SET EXERCISE =
Reproduce the records below, swapping "locality" for "site" wherever it appears and leaving everything else unchanged.

Stored items from a collection
>>>

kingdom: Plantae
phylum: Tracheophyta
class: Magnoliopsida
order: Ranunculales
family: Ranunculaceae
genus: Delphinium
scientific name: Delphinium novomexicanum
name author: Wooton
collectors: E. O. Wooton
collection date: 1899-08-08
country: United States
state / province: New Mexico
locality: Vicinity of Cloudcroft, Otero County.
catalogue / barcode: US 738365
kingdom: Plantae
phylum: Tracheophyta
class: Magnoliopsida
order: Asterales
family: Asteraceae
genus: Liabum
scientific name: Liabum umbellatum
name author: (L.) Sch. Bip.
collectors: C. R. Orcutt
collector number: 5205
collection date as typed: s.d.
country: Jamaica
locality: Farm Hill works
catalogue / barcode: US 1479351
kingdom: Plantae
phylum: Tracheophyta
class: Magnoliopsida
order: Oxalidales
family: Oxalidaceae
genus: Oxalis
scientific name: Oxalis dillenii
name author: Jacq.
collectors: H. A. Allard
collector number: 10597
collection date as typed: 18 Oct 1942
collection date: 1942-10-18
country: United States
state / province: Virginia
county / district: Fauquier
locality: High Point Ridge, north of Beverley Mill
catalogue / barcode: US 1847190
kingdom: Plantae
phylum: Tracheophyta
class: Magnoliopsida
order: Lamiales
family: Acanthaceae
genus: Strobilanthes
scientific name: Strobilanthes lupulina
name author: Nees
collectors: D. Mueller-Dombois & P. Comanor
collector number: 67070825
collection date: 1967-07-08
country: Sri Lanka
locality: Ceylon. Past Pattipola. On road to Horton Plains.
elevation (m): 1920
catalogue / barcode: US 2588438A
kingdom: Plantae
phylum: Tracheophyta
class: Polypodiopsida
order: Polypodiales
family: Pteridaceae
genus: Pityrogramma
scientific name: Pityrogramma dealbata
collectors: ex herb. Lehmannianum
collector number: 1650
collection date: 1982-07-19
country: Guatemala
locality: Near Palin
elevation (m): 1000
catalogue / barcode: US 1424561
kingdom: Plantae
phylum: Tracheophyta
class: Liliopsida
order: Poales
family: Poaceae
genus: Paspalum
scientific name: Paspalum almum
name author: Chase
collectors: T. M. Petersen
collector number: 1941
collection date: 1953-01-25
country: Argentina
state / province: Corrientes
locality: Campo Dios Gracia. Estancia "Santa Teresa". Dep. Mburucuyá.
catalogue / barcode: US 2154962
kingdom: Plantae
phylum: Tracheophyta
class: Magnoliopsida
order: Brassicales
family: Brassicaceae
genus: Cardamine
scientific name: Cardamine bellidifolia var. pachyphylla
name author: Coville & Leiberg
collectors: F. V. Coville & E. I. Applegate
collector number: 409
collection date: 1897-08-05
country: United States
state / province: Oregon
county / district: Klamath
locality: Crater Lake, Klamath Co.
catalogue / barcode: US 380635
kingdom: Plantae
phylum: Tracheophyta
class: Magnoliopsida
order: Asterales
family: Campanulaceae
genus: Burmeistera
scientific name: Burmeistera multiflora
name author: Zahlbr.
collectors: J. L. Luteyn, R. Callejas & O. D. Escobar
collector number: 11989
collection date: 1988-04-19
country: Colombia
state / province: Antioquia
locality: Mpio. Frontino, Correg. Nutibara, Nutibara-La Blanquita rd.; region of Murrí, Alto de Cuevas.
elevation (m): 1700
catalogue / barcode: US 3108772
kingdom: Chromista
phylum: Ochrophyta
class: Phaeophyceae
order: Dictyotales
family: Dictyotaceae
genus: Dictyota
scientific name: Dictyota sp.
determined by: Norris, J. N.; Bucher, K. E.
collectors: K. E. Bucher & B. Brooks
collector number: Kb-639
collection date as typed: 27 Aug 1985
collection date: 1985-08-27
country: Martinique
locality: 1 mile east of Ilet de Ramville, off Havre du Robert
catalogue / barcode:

<<<

RESPONSE TO THE TASK =
kingdom: Plantae
phylum: Tracheophyta
class: Magnoliopsida
order: Ranunculales
family: Ranunculaceae
genus: Delphinium
scientific name: Delphinium novomexicanum
name author: Wooton
collectors: E. O. Wooton
collection date: 1899-08-08
country: United States
state / province: New Mexico
site: Vicinity of Cloudcroft, Otero County.
catalogue / barcode: US 738365
kingdom: Plantae
phylum: Tracheophyta
class: Magnoliopsida
order: Asterales
family: Asteraceae
genus: Liabum
scientific name: Liabum umbellatum
name author: (L.) Sch. Bip.
collectors: C. R. Orcutt
collector number: 5205
collection date as typed: s.d.
country: Jamaica
site: Farm Hill works
catalogue / barcode: US 1479351
kingdom: Plantae
phylum: Tracheophyta
class: Magnoliopsida
order: Oxalidales
family: Oxalidaceae
genus: Oxalis
scientific name: Oxalis dillenii
name author: Jacq.
collectors: H. A. Allard
collector number: 10597
collection date as typed: 18 Oct 1942
collection date: 1942-10-18
country: United States
state / province: Virginia
county / district: Fauquier
site: High Point Ridge, north of Beverley Mill
catalogue / barcode: US 1847190
kingdom: Plantae
phylum: Tracheophyta
class: Magnoliopsida
order: Lamiales
family: Acanthaceae
genus: Strobilanthes
scientific name: Strobilanthes lupulina
name author: Nees
collectors: D. Mueller-Dombois & P. Comanor
collector number: 67070825
collection date: 1967-07-08
country: Sri Lanka
site: Ceylon. Past Pattipola. On road to Horton Plains.
elevation (m): 1920
catalogue / barcode: US 2588438A
kingdom: Plantae
phylum: Tracheophyta
class: Polypodiopsida
order: Polypodiales
family: Pteridaceae
genus: Pityrogramma
scientific name: Pityrogramma dealbata
collectors: ex herb. Lehmannianum
collector number: 1650
collection date: 1982-07-19
country: Guatemala
site: Near Palin
elevation (m): 1000
catalogue / barcode: US 1424561
kingdom: Plantae
phylum: Tracheophyta
class: Liliopsida
order: Poales
family: Poaceae
genus: Paspalum
scientific name: Paspalum almum
name author: Chase
collectors: T. M. Petersen
collector number: 1941
collection date: 1953-01-25
country: Argentina
state / province: Corrientes
site: Campo Dios Gracia. Estancia "Santa Teresa". Dep. Mburucuyá.
catalogue / barcode: US 2154962
kingdom: Plantae
phylum: Tracheophyta
class: Magnoliopsida
order: Brassicales
family: Brassicaceae
genus: Cardamine
scientific name: Cardamine bellidifolia var. pachyphylla
name author: Coville & Leiberg
collectors: F. V. Coville & E. I. Applegate
collector number: 409
collection date: 1897-08-05
country: United States
state / province: Oregon
county / district: Klamath
site: Crater Lake, Klamath Co.
catalogue / barcode: US 380635
kingdom: Plantae
phylum: Tracheophyta
class: Magnoliopsida
order: Asterales
family: Campanulaceae
genus: Burmeistera
scientific name: Burmeistera multiflora
name author: Zahlbr.
collectors: J. L. Luteyn, R. Callejas & O. D. Escobar
collector number: 11989
collection date: 1988-04-19
country: Colombia
state / province: Antioquia
site: Mpio. Frontino, Correg. Nutibara, Nutibara-La Blanquita rd.; region of Murrí, Alto de Cuevas.
elevation (m): 1700
catalogue / barcode: US 3108772
kingdom: Chromista
phylum: Ochrophyta
class: Phaeophyceae
order: Dictyotales
family: Dictyotaceae
genus: Dictyota
scientific name: Dictyota sp.
determined by: Norris, J. N.; Bucher, K. E.
collectors: K. E. Bucher & B. Brooks
collector number: Kb-639
collection date as typed: 27 Aug 1985
collection date: 1985-08-27
country: Martinique
site: 1 mile east of Ilet de Ramville, off Havre du Robert
catalogue / barcode:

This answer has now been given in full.